米国の変貌ーPart1 Little Rock

  

 Interstate 40 (I40)途中で有名なRoute 66となる米国横断の幹線道路である。このI40にいったん東でのれば、西へ西へと進んだ開拓史を1週間で学ぶ事になる。要所要所でゆったりした時間を過ごすには欲をいえば2週間欲しい。

 

 テネシー州の州都ノックスビルを起点に西海岸を目指すと隣のアーカンソー州の州都リトルロックに入る。上の写真のように東に行けばテネシーのメンフス、西はフォートスミスという便利な街である。

 

 1970年代後半の話である。米国のガソリン価格は日本の半分、当時のガソリンはそのまた半分。ハイブリッドのような感覚だが燃費はどうでもよかった。

 

 アーカンソー州は米国南部においてはアラバマと並んで選挙戦の要となる重要なポジションを占めている。州知事だったクリントンが1992年に大統領に就任したことで一端が伺える。

 

 当時の街はバラの花で溢れていてとてもきれいだった。

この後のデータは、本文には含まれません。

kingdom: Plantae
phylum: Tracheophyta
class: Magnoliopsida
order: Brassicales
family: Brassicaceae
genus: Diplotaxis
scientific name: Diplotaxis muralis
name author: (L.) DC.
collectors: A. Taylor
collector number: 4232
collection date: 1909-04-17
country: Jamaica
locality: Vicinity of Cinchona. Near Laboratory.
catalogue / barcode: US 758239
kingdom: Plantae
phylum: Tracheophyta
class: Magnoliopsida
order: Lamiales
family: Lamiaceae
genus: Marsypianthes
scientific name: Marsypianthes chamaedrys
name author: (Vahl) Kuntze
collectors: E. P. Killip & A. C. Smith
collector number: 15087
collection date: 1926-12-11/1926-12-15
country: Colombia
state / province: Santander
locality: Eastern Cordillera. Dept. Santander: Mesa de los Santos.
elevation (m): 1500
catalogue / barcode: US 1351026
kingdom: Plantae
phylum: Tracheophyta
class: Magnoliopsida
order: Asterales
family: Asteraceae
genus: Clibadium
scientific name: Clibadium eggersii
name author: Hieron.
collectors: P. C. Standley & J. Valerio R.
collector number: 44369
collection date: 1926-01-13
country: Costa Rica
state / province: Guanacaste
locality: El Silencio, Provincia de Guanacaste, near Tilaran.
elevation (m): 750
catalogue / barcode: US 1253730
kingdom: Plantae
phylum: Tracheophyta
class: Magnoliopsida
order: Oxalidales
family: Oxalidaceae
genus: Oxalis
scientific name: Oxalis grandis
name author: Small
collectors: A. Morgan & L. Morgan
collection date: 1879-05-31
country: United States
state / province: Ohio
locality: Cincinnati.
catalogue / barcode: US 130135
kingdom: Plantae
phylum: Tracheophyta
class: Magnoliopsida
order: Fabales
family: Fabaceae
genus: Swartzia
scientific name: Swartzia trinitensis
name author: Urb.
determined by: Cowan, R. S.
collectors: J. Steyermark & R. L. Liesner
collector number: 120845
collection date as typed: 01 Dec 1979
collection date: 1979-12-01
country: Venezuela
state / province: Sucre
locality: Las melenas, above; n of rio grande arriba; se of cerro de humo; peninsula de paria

土地の人に聞けばこの街の黒人は際立って少ない、白人が多いからだ、といって自慢していた。たしかにバラの街と\よばれるだけあってこじんまりした街は南部とはいえない雰囲気である。

 

 ただし白人が多い、だけに白人優位の雰囲気が漂っていたことも確かである。この街の現在の人口構成を知って驚いた。白人人口は55%に減り、アフリカ系黒人が40%を越えた。

 

 有名な人種差別問題のリトルロック高校事件(1957)では、州知事が州兵を学校に送って黒人学生の登校を阻止した。異人種融合に反対する地元の白人も大群衆となって学校を取り巻き、黒人学生の登校に反対した。1868年の合衆国憲法修正14条(いわゆる14th Amedment)において「法の前の人種間の平等」が認められても、人種差別が続いたが、この事件はそのことを世界中に知らしめた。「法の前の平等」とは形式的なものであったのだ。

 

 1970年代の後半も黒人への静かな圧力を感じ取ることができた。しかし40%を越した勢力を無視することはもはや不可能である。最近の犯罪都市のランキングでも上位半分の常連となってしまった。

 

 40年も経てば変化の早い米国の社会構造が変貌を遂げることは不思議は無いのだが、やはり1965年の移民緩和の立法の影響力が大きかったこと、白人の数倍という出生率で白人は多数勢力の優位性を失った。1965年から銀貨の銀成分が90%から40%に落ちた。1970年代後半はそれでもまだ、今から比べると白人の絶対的優位性は崩れていなかった。

 

 今回からI40沿いの街を通して米国社会の変貌について連載して行きたい。